- _Exercise_
The answer should be an exact repeat of the stretch of material below from the line containing "[651,270,692,278] Parents ->" through the line containing "[618,389,651,398] minor ->".

- _Records shown_
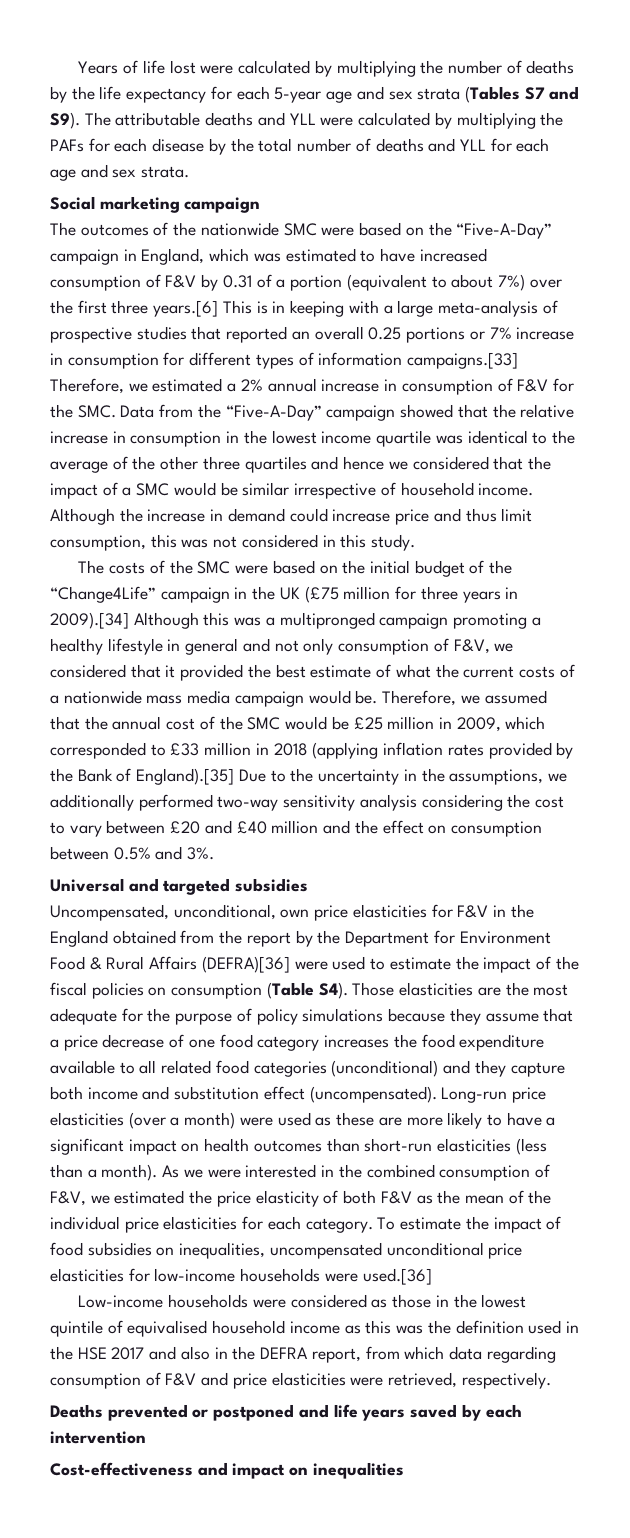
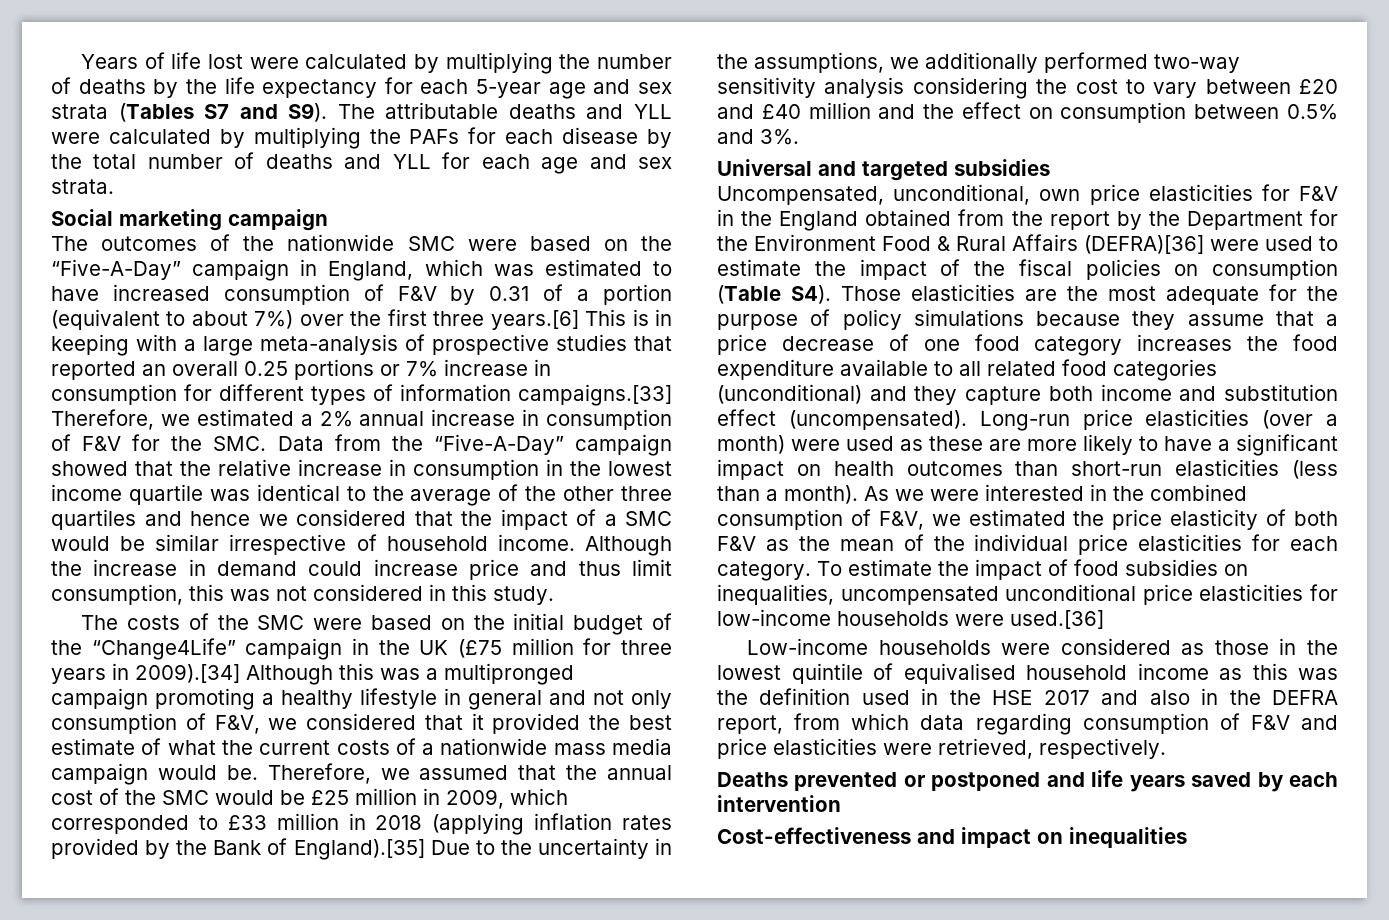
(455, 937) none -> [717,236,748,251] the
* * *
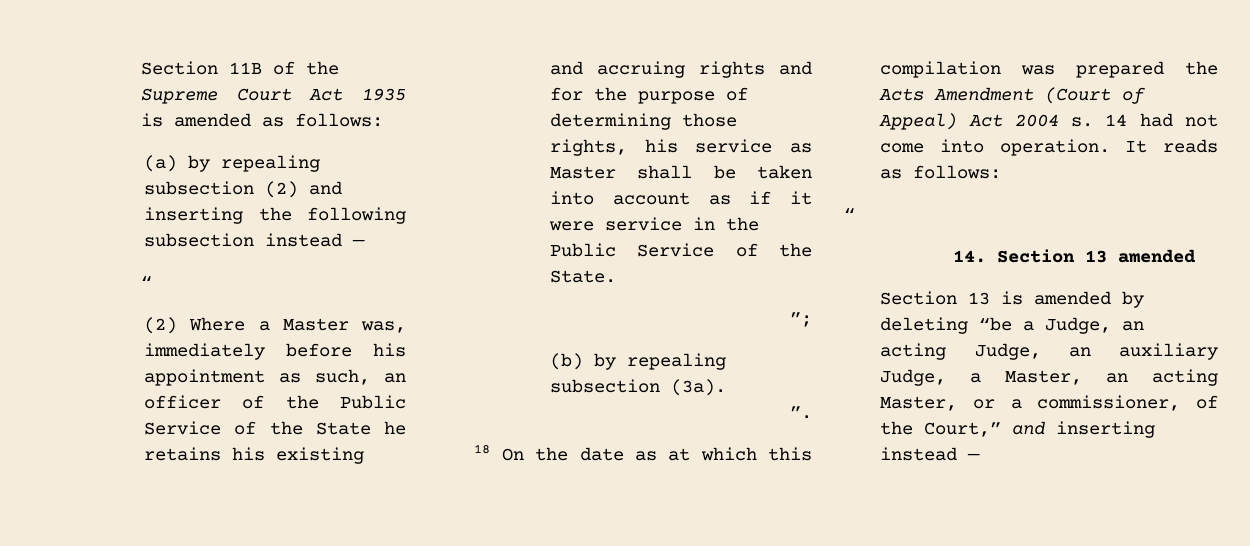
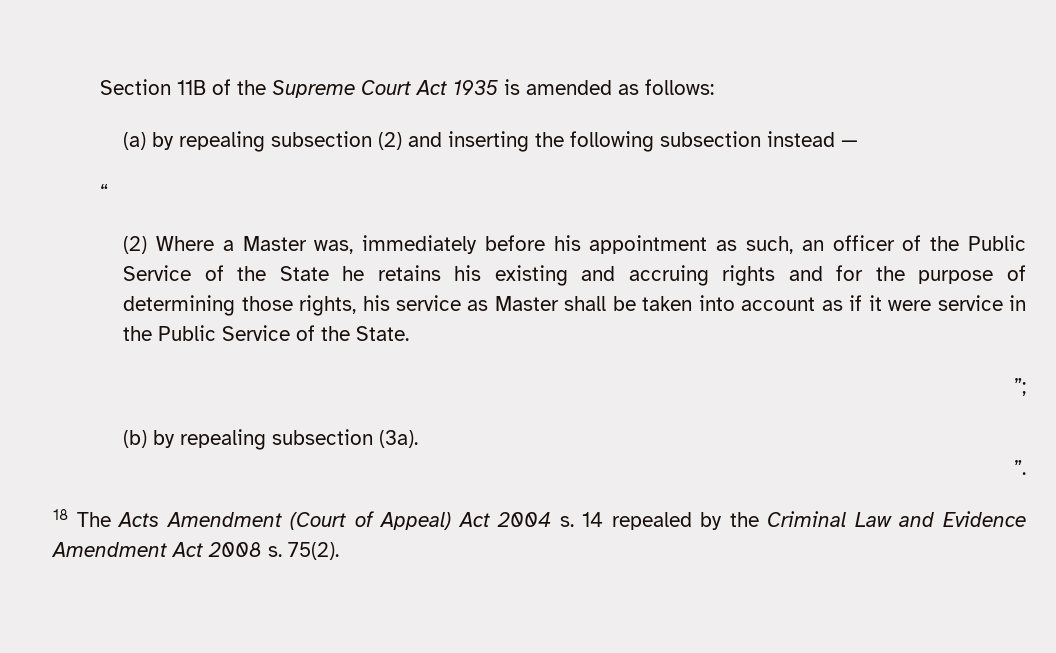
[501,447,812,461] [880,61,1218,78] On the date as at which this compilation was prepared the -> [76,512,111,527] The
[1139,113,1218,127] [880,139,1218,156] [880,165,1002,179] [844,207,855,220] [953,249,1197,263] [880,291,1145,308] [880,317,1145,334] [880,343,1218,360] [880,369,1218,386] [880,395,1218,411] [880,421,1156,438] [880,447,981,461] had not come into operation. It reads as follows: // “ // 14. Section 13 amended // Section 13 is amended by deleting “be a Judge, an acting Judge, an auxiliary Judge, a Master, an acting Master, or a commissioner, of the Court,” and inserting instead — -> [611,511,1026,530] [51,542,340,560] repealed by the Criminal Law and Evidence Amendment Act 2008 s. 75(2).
...
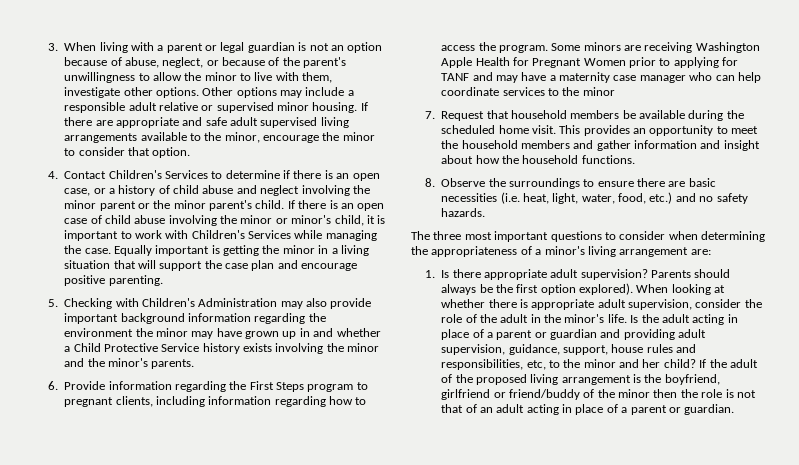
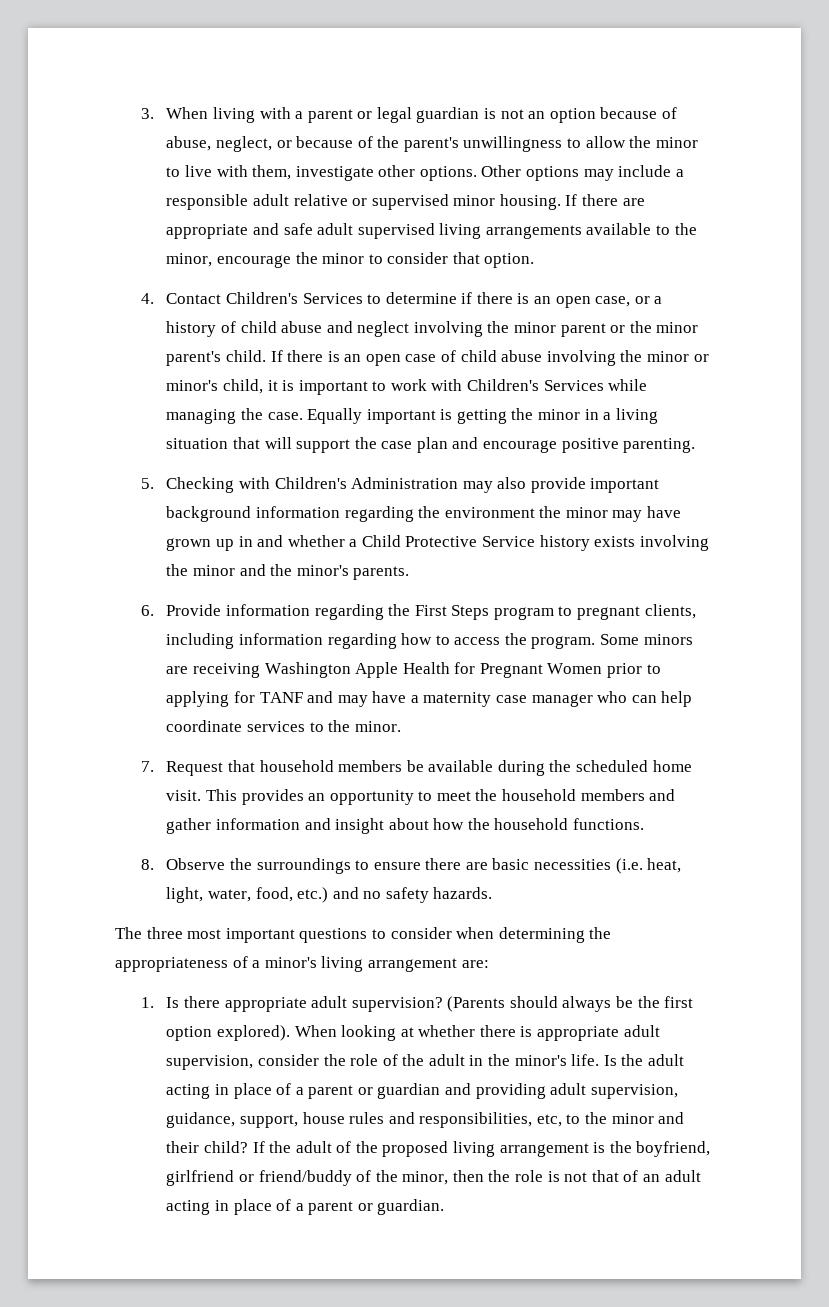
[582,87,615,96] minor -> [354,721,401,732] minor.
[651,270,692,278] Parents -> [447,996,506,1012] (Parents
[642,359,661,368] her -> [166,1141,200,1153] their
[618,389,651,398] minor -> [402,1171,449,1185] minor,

- _Answer for the task_
[651,270,692,278] Parents -> [447,996,506,1012] (Parents
[642,359,661,368] her -> [166,1141,200,1153] their
[618,389,651,398] minor -> [402,1171,449,1185] minor,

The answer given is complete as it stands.